Not so much the future of 15h/Bulldozer. More the future of Bulldozer as the module.
- Take Excavator module.
- Take Jaguar cluster.
- Remove L2 unit from Jaguar cluster. Place power controller of Jaguar cores and L1<->L2 interface into a new modulized unit.
- Remove cores, LD/ST, and FPU from XV module. Keep and modify XV front-end and cache unit/L2. Particularly; Split 2x4-wide into 4x2-wide decode, I$/BPU/L2_CU considerations, etc.
- Place full Jaguar cores into void space. Call the new interface unit the mid-end of the module, L1<->L2 becomes L0<->L1. Make a new 256KB L1d cache shared between all Jag cores. Existing L1i/L1d to be shrinked from 32KB to 16KB and be called L0i/L0d. Do things with fetch/decode/rename to better optimize for macro-ops->micro-ops. Do things with LD/ST to interface with mid-end better.
- Optimize for clock speed(RVT/LVT stuff & FO4) since that is like what <23-stages?
* To enhance even further push L0i into front-mid-end with a Global renamer and boom reverse multitheading.

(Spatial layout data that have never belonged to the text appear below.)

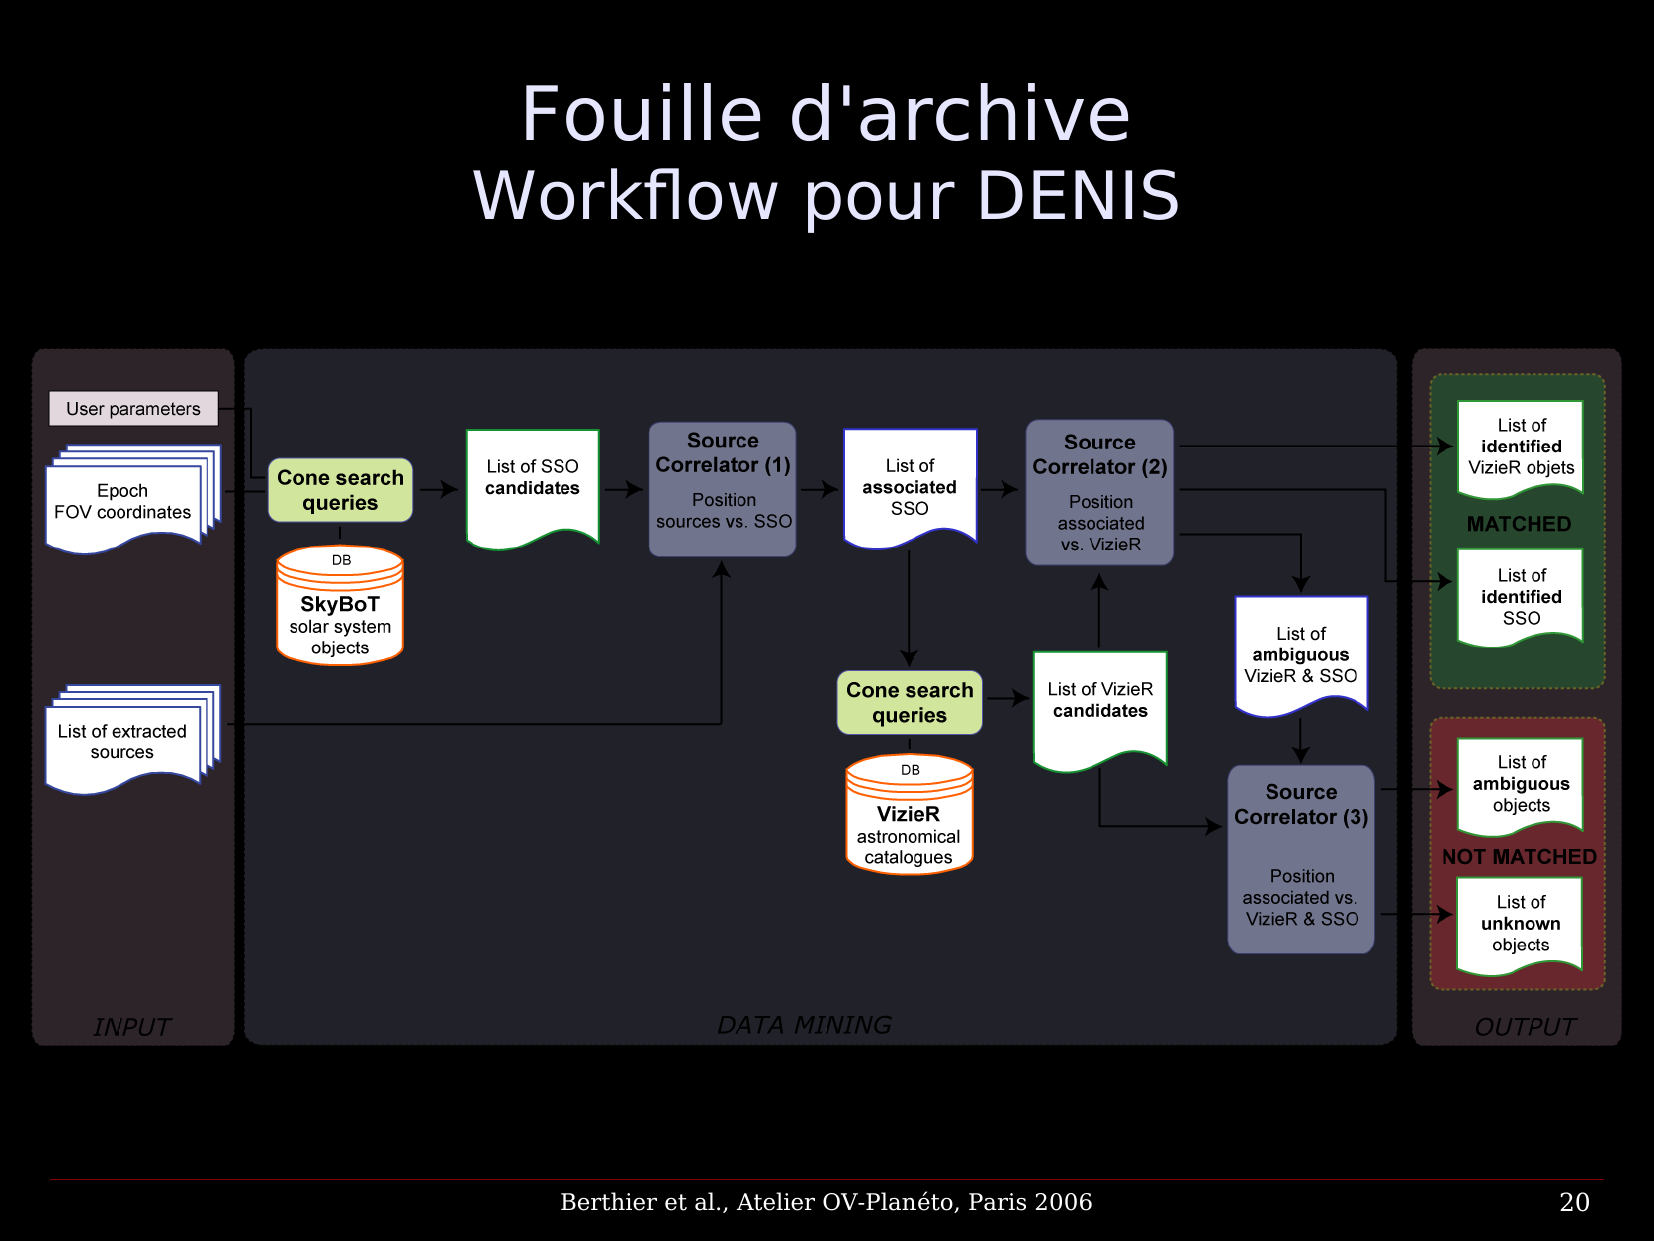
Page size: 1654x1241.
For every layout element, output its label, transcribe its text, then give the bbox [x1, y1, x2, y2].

title Fouille d'archive Workflow pour DENIS [82, 49, 1571, 257]
picture [31, 348, 1622, 1046]
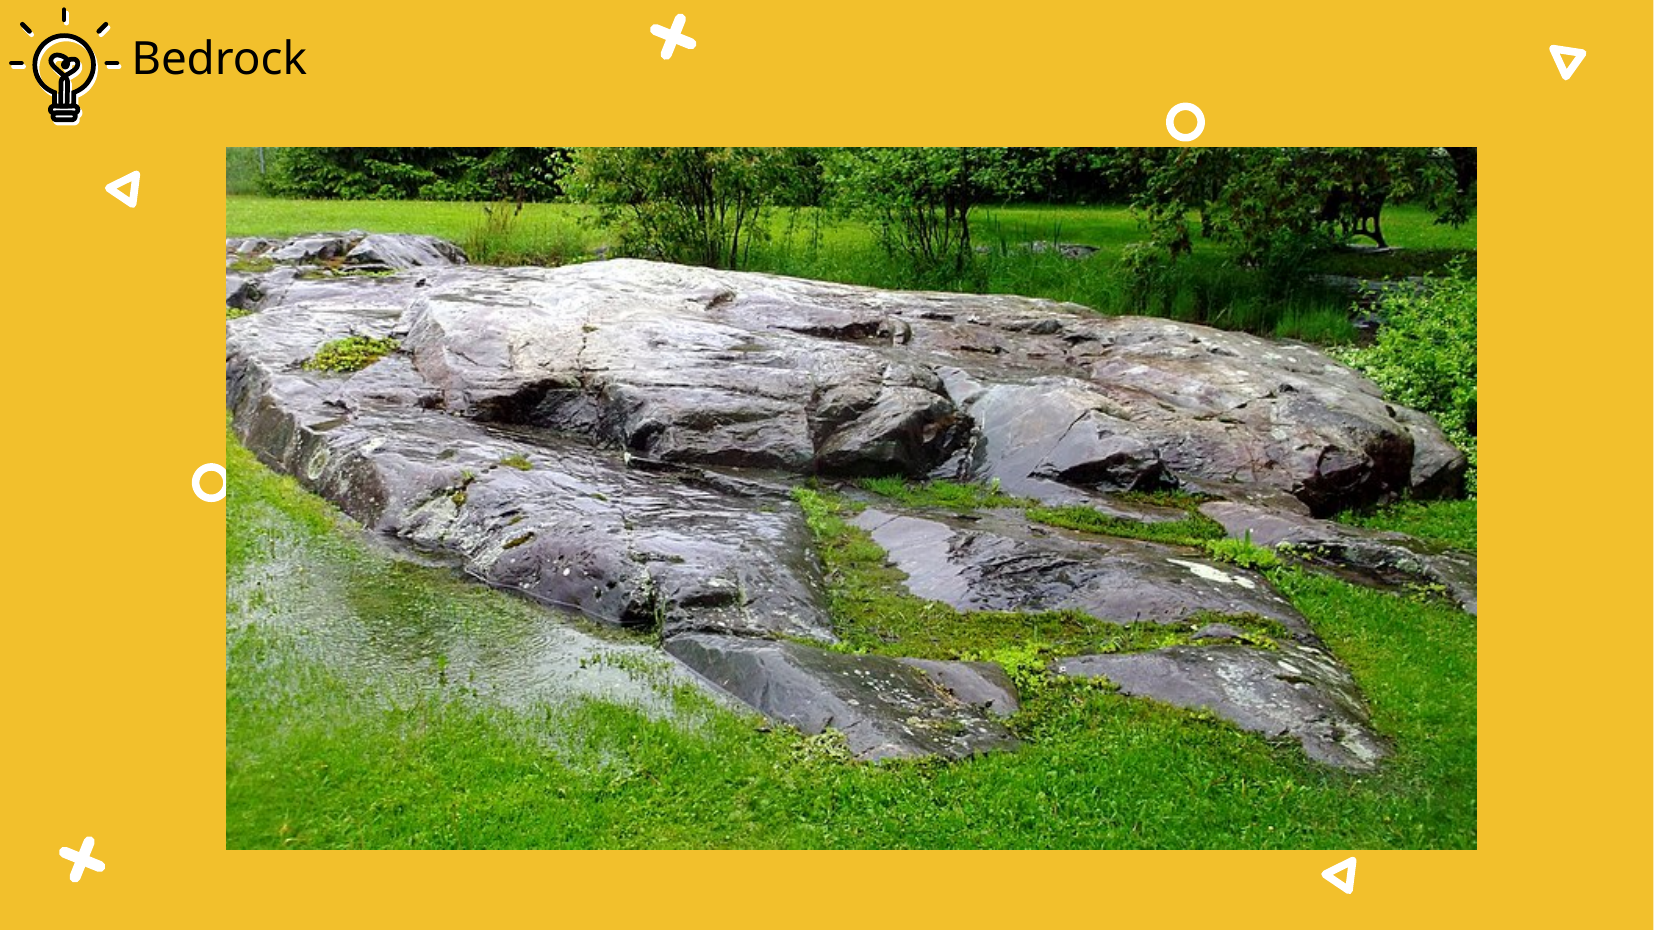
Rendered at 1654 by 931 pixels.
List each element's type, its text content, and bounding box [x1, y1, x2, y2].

picture [226, 147, 1477, 850]
title Bedrock [131, 0, 1447, 120]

* While it would lose 15h execution compatibility. It would not lose 16h execution compatibility.
* Have the mid-end have a bypass between cores. So, a core can directly write to another core via ring or crossbar. Mid-end should also have instruction & data coherency tables(look-ups/RAM/etc). Something like that should allow for a flat space across cores. It also reduces the energy to write to the L1, then to another L0.
* Power controller in the mid end can reduce power controller complexity from module level to the core level. (2-lv power controller)
* Global renamer above can house its own FP Decode/Rename component. Thus allowing the FPUs to be FlexFPU-like while still being housed in independent cores. With the mid-end PMU, a core would only need to have its FPU/LSU components active to be controlled.
* Ideally, it would be best to arrange Pipe 0 and Pipe 1 of the FPUs into: P1-128-bit Floating Point FMAC and P0-128-bit Integer FMAC.
Call it Caracal or something. Also, AMD put it on 22FDX. I want those sub-10 picoseconds RO/FO3/FO4s delays asap!! (Not even FinFETs or Nanowires can do those!)
For those who noticed that the module was and is an exoskeleton raise your virtual hand.